Popular crypto hardware wallet Ledger reported the leak of 1 million email addresses and 9,500 detailed personal information of its customers.
Our data show that 1M email addresses and 9500 detailed personal information leaked.
If you are concerned by the detailed personal information leak, you will receive a dedicated email today by 5pm CET. If your postal address or phone number is concerned, it will be specified. pic.twitter.com/cCjqgfUom3
— Ledger (@Ledger) July 29, 2020
Ledger’s competitor, Trezor, took this opportunity to advertise, “After 90 days, we get rid of all sensitive data about your order in our e-shop database (even e-mail addresses),” complete with promo code “DATAPRIVACY” to offer a discount on its products. But it’s limited to 9500 users.
The company came to know of the data breach on July 14th when a researcher participating in Ledger’s bounty program made them aware of it; Ledger shared in its official report. Ledger immediately fixed the breach and conducted an internal investigation.
Now, a week after patching the breach, the company discovered the vulnerability had been exploited on June 25th by an unauthorized third party. The entity accessed Ledger’s e-commerce and marketing database through an API key, which has now been deactivated and is no longer accessible.

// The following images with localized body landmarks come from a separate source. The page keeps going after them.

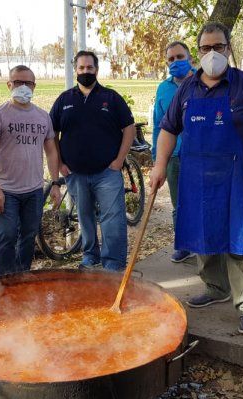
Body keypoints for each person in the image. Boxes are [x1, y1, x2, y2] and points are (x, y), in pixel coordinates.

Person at [150, 22, 243, 336]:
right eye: (206, 48)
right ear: (199, 52)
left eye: (218, 46)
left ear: (228, 48)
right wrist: (159, 165)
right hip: (199, 182)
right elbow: (168, 129)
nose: (212, 53)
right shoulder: (187, 88)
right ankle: (215, 287)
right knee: (204, 236)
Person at [49, 50, 136, 271]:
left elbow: (129, 128)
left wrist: (119, 160)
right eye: (81, 68)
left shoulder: (111, 98)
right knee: (84, 216)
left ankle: (113, 263)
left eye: (89, 67)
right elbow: (52, 134)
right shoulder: (64, 100)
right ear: (75, 70)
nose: (85, 71)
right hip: (75, 173)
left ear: (96, 70)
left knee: (112, 217)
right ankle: (90, 255)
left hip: (107, 172)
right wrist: (60, 164)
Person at [0, 65, 61, 276]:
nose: (23, 87)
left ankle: (22, 277)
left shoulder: (43, 117)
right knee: (7, 235)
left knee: (29, 235)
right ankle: (3, 280)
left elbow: (51, 152)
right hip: (6, 190)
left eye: (28, 83)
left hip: (34, 190)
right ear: (9, 85)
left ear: (34, 87)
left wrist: (55, 183)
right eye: (18, 82)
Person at [152, 41, 196, 264]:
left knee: (202, 201)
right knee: (179, 203)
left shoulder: (203, 81)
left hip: (199, 155)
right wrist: (157, 159)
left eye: (180, 57)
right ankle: (183, 245)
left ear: (190, 58)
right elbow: (158, 125)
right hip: (174, 156)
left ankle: (208, 245)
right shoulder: (164, 89)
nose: (175, 62)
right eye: (171, 59)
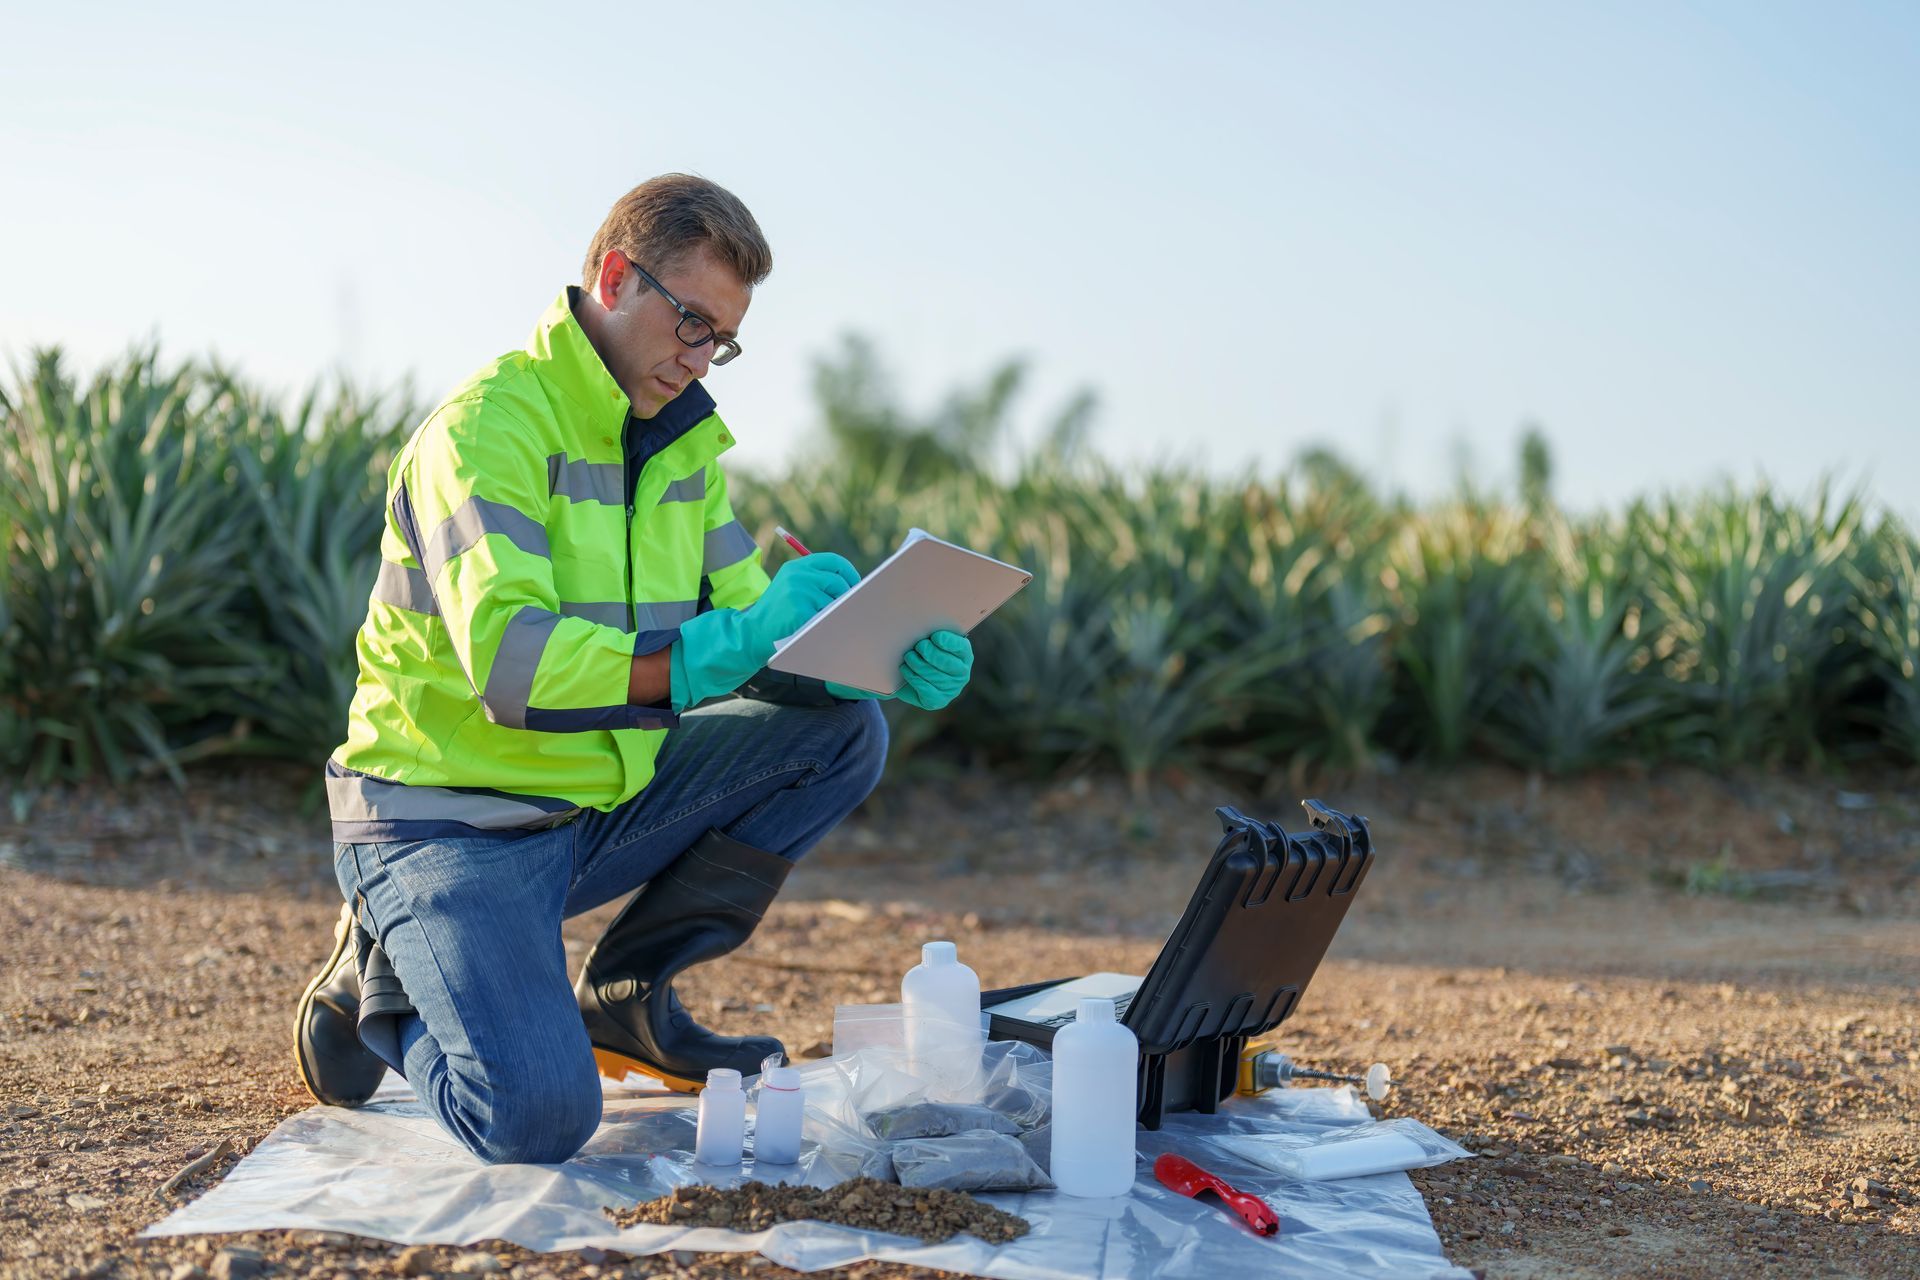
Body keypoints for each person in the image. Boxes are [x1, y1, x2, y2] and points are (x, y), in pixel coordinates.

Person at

The database access, which has been used to send order confirmations and promotional emails, including mostly email addresses along with contact and order details such as first and last name, postal address, email address, and phone number.
Approximately 1 million email addresses were affected, and a subset of 9500 customers was exposed for first and last name, postal address, phone number, or ordered products.
If you’re buying HW wallets to your home address you’re insane.
— Mr.Hodl🌕🍿 (@MrHodl) July 29, 2020
“Your payment information and crypto funds are safe,” as the data breach has no link and impact on hardware wallets, crypto assets, or Ledger Live security, ensuring the company.
The company has since then informed all of its customers about the situation, and those whose detailed personal information is exposed have been sent dedicated emails.
Ledger has also notified the CNIL, the French Data Protection Authority, which ensures that data privacy law is applied to the collection, storage, and use of personal data.
Last week, they partnered with Orange Cyberdefense to assess the situation and are actively monitoring the evidence of databases being sold on the internet.
The company is now extending the scope of its security and organizational program to e-commerce, which initially focused on Products (HW and Vault). Further steps are taken to meet the requirements listed in ISO 27001.